- WHAT IS REQUIRED -
The line holding "right shoulder: (69, 38)" and all lines that follow it to the end of the data: return these exactly, and nothing more.

----- GIVEN DATA

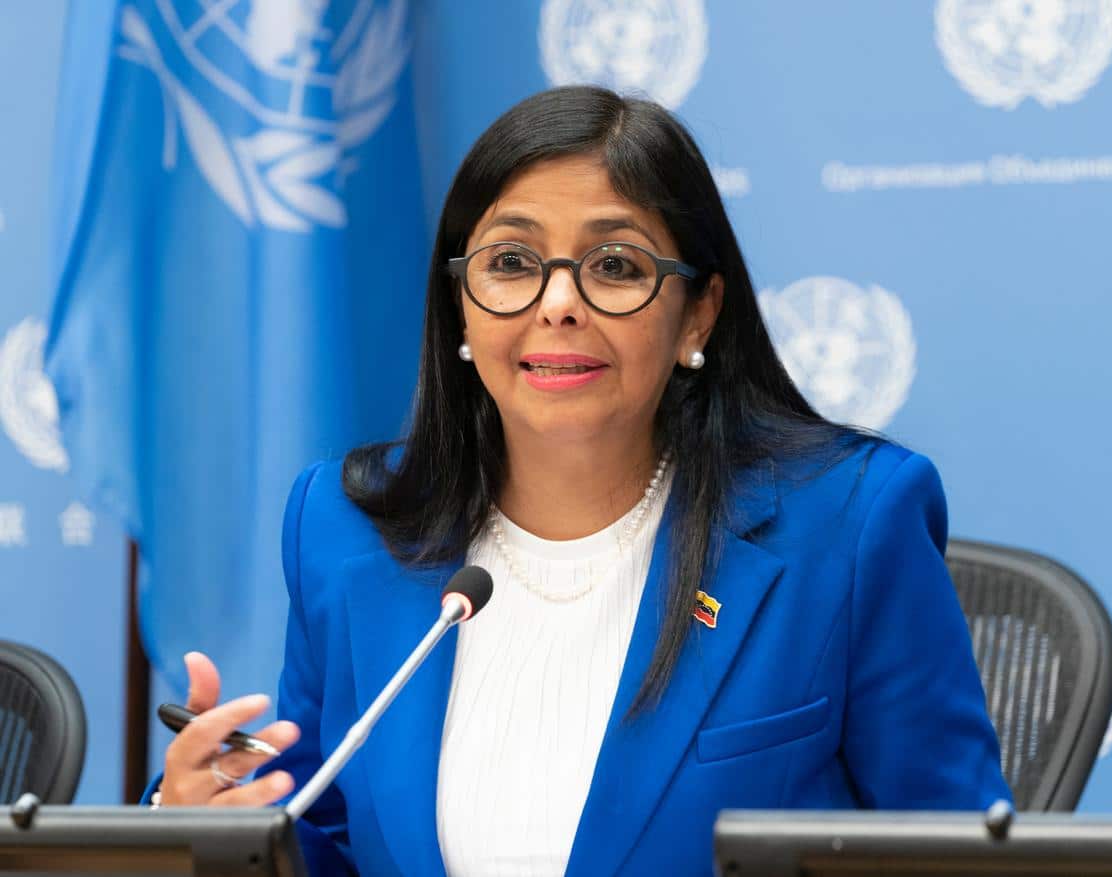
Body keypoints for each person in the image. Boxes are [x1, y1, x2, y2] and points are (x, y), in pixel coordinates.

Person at [150, 85, 1010, 876]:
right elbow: (324, 834)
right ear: (460, 303)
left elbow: (953, 856)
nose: (558, 303)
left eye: (616, 266)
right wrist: (208, 817)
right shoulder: (348, 529)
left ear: (698, 314)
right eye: (512, 262)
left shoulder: (847, 526)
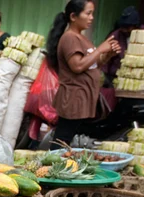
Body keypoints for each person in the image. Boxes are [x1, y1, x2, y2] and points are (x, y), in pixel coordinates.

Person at [46, 0, 120, 150]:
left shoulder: (82, 38)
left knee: (67, 139)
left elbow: (92, 65)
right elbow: (78, 66)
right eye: (88, 13)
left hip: (82, 97)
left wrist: (108, 55)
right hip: (73, 97)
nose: (92, 17)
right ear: (73, 16)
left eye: (92, 13)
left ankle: (58, 167)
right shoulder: (69, 38)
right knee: (62, 140)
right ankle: (52, 168)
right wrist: (99, 50)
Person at [101, 6, 144, 83]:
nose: (124, 30)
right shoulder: (115, 36)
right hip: (117, 77)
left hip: (140, 77)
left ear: (136, 26)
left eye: (127, 27)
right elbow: (105, 60)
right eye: (122, 27)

----------

- ANSWER SECTION -
right shoulder: (69, 38)
right knee: (62, 140)
right ankle: (52, 168)
right wrist: (99, 50)
Person at [101, 6, 144, 83]:
nose: (124, 30)
right shoulder: (115, 36)
right hip: (117, 77)
left hip: (140, 77)
left ear: (136, 26)
left eye: (127, 27)
right elbow: (105, 60)
right eye: (122, 27)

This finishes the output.